人物登場 東レインター/田中健一社長

1999年09月02日 (木曜日)

 副社長在任はわずか三十二日。在アメリカ東レ代表として転出した阿部泰朗氏の後任として、東レインターナショナル(TI)の実質三代目社長に就いた。

 東レに入社して配属されたのは輸出部でスフわたなどを扱う輸出第二課。課長は斎藤光豊氏(のち副社長)だった。入社した翌年から実用英語技能検定(英検)が始まり、輸出部の若手約二十人は全員一級を受験したが、ただ一人不合格。斎藤課長からカミナリを落とされたが「もともと英語は不得意な人間を輸出部に配属した方にも問題がある」と〝反論〟。さらに一喝され、翌年合格したというエピソードも。

 そのかいもあってか、七〇年から七三年までニューヨーク駐在。対米輸出全盛の時代で「休日も忘れて売りまくった」。七六年から七九年はTALとの染色合弁、ナンシン・マレーシア(現ペンファブリック)、七九年から八三年は同じ商事合弁、TCL(現東レ香港)にそれぞれ出向した。

 なかでも香港からの染色事業撤退に伴って清算する案もあったTCLの常駐トップとして、経営を立て直しに奔走した三年間が思い出に残る。「大リストラを余儀なくされたが、ナショナルスタッフと協力して、あっという間に十割配当するほどの大黒字にできた。私の商社活動の原点だ」という。

 その後、日本に戻って炭素繊維を手掛けた後、TIに移って七年目。九七年度には売上高千五百億円を超えるなど、メーカー系商社としては最大規模に成長した。しかし「まだ設立十三年目で人間でいえば中学一年生くらい。早く一人前の大人にならなくては」との思いが強い。
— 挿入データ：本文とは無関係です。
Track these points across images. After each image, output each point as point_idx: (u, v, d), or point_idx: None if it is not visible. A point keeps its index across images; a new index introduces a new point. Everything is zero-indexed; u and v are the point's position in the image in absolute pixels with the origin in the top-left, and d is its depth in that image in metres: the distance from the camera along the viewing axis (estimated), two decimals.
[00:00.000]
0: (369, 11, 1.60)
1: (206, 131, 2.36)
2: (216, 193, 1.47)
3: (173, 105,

 グループ会社とはいえ、存在意義のない会社に商売を回すような甘さは東レにない。東レが認める機能を確立したいと語る。すでに綿花ビジネスでは、他商社出身者を活用し、国内取り扱い量三位にまで拡大してきたが、こうした手法を他事業にも広げる。「東レ出向者だけに頼らず、外部の血を注入していく」。
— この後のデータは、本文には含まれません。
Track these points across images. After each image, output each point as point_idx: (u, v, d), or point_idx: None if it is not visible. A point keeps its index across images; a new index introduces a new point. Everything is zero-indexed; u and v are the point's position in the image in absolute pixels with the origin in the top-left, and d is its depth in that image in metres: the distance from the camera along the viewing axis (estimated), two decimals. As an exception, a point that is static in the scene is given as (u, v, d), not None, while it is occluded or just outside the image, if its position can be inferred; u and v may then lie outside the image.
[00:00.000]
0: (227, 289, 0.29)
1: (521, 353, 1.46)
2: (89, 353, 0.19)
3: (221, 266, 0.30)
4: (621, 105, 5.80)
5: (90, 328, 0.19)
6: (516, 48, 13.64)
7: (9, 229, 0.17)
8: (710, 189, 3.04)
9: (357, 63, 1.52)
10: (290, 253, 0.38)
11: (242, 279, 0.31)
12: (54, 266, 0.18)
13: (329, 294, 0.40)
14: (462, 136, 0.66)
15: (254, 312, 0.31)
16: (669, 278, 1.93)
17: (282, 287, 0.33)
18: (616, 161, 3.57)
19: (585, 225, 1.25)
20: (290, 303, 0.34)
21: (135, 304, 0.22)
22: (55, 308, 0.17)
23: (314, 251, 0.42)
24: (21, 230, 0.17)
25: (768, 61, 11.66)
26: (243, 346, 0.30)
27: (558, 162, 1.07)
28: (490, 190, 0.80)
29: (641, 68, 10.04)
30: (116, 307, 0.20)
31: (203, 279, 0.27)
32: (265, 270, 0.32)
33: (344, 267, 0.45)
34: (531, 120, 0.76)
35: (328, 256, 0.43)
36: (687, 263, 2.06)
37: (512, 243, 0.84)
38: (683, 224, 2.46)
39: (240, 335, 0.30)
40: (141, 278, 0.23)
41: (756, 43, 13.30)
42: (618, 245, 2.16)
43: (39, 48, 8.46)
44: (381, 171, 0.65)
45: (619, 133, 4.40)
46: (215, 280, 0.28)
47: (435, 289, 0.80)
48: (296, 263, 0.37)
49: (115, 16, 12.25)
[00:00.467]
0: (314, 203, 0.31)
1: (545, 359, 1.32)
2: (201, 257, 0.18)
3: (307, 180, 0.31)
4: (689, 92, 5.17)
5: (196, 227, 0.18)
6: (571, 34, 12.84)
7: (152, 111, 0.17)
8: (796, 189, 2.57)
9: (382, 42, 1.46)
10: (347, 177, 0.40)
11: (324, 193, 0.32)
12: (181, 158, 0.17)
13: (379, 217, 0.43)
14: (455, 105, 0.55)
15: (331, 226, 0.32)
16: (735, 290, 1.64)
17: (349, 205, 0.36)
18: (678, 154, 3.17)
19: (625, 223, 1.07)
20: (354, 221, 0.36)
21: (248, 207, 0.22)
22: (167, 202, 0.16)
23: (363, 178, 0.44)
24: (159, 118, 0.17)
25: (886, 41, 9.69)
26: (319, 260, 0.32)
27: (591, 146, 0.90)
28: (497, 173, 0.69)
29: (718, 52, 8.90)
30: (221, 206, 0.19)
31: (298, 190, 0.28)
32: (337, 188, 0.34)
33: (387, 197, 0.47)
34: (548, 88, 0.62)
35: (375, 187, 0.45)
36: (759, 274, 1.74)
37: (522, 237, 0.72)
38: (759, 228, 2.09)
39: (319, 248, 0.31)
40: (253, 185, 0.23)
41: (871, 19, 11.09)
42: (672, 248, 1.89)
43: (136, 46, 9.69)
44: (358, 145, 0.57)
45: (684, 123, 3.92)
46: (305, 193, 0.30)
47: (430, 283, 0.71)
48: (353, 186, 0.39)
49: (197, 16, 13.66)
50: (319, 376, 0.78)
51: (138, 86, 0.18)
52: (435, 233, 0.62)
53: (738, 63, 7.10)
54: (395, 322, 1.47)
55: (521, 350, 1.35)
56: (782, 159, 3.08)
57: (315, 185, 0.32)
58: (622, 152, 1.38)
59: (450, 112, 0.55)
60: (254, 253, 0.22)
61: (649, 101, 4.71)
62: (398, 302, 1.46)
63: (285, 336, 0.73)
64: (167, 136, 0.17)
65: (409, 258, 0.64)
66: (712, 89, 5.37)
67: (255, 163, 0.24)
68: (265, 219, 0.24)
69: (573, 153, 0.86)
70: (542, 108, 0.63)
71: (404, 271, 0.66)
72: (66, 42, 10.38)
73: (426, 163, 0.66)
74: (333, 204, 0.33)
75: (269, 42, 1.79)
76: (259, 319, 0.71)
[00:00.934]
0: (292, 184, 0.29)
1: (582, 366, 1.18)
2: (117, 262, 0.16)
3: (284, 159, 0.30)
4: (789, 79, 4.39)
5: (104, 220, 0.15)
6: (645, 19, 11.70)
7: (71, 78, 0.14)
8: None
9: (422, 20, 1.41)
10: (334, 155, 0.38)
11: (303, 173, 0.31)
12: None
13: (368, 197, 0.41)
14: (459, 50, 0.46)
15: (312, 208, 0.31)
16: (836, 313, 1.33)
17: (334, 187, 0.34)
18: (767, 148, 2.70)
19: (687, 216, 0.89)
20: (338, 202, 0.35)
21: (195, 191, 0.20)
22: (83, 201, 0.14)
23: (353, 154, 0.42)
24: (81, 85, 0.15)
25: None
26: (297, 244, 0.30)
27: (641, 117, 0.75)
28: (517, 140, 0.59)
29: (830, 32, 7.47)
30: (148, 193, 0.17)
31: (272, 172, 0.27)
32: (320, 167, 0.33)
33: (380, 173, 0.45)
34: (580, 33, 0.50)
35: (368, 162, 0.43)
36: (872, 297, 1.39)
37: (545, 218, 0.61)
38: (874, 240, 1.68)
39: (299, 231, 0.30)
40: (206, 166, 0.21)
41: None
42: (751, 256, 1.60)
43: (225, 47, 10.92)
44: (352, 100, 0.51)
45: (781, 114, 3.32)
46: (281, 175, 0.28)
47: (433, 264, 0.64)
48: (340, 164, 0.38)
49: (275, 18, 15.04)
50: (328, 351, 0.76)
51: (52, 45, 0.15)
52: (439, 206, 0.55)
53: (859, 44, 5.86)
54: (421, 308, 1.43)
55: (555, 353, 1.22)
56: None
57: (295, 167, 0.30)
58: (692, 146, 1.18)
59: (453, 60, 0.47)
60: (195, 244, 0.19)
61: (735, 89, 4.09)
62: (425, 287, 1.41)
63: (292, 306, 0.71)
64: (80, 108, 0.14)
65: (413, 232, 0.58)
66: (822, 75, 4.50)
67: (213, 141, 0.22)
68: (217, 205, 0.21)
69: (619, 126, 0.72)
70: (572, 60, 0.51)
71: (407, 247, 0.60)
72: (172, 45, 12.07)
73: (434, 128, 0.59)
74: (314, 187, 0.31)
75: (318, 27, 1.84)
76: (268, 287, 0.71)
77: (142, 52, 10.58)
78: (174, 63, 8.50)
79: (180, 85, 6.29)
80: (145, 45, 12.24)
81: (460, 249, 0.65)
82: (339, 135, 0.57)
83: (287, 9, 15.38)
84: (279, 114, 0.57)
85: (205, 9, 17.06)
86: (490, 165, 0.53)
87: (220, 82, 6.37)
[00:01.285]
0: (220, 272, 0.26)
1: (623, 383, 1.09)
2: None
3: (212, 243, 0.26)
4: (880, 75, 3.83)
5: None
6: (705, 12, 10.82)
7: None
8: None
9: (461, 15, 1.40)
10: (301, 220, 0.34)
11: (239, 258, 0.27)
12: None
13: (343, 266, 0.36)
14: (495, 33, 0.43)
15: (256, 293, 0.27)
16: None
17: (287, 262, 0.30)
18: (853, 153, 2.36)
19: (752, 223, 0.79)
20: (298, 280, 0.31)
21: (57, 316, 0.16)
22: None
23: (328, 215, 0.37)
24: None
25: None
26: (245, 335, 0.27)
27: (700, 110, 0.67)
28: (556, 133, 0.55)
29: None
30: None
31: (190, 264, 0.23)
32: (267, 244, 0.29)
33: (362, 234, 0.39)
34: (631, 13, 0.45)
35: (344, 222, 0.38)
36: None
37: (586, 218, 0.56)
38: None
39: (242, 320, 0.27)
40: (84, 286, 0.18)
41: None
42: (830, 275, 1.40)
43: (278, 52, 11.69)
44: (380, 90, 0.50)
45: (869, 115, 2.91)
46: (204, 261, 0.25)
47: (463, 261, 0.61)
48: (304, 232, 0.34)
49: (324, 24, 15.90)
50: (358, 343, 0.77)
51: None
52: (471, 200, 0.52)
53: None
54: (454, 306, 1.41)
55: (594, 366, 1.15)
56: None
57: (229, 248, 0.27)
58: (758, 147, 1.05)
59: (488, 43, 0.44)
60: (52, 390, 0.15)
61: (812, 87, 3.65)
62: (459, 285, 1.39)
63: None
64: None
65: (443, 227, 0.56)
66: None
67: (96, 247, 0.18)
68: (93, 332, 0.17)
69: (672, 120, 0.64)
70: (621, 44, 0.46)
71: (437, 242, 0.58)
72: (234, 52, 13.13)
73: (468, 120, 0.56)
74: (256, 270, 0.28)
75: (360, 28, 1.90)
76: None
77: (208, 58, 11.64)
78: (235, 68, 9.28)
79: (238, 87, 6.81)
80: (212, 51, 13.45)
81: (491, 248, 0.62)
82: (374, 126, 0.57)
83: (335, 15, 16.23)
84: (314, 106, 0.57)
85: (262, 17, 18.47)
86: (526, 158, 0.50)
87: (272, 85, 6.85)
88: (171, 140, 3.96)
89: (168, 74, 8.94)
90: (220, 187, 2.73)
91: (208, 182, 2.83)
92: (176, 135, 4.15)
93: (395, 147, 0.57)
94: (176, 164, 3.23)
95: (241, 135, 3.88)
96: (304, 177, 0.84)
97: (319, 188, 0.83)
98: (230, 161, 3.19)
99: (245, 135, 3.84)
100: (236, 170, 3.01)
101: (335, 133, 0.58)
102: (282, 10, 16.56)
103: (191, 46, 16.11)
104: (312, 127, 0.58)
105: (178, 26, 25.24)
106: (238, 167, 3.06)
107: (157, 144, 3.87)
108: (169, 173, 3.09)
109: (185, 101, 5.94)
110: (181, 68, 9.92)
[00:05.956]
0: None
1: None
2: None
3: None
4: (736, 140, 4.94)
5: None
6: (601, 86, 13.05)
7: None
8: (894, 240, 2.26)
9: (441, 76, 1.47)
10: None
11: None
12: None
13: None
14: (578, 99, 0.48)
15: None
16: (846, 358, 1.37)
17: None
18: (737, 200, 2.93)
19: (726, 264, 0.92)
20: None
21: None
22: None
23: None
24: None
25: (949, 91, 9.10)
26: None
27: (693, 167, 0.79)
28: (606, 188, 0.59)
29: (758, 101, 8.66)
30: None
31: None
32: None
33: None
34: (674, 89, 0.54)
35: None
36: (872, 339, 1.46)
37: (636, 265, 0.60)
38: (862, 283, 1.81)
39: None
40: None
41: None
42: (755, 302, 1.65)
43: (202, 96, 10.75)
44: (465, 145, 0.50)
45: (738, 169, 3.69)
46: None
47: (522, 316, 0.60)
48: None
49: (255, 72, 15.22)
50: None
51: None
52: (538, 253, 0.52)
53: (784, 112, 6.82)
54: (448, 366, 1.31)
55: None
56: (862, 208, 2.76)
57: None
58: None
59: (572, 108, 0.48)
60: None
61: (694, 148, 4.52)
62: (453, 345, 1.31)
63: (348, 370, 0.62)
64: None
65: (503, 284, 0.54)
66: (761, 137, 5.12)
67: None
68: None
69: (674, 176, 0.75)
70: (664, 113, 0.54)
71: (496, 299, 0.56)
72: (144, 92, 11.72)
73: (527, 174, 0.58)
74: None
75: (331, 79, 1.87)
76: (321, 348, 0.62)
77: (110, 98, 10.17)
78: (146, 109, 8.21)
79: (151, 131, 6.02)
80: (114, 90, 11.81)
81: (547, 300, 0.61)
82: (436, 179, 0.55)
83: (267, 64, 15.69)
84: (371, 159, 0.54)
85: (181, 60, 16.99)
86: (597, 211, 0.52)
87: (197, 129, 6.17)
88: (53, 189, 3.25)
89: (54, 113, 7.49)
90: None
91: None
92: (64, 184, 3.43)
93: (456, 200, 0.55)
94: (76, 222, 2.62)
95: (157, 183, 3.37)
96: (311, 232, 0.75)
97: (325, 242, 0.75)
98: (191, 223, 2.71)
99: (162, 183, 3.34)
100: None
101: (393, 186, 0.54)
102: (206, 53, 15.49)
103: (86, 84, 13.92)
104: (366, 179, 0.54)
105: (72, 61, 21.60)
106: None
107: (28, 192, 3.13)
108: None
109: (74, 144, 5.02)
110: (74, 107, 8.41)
 お世辞にも情報開示に積極的とは言えず、これまでは東レの黒子的なイメージが強かったTI。田中社長になってさっそく今中間期から決算会見を開くことを決めた。表舞台に躍り出てくる日は遠くない。

(たなか・けんいち)六二年京大法卒、東レ入社。トレカ事業部長、複合材料事業部門長補佐などを経て九二年東レインターナショナル常務。専務、副社長を経て七月社長。五十九歳。同期の平井克彦社長とはニューヨーク駐在も一緒だった。座右の銘は持たない主義。「持つとイデオロギーになってしまい、現実に応じた対応ができなくなる」。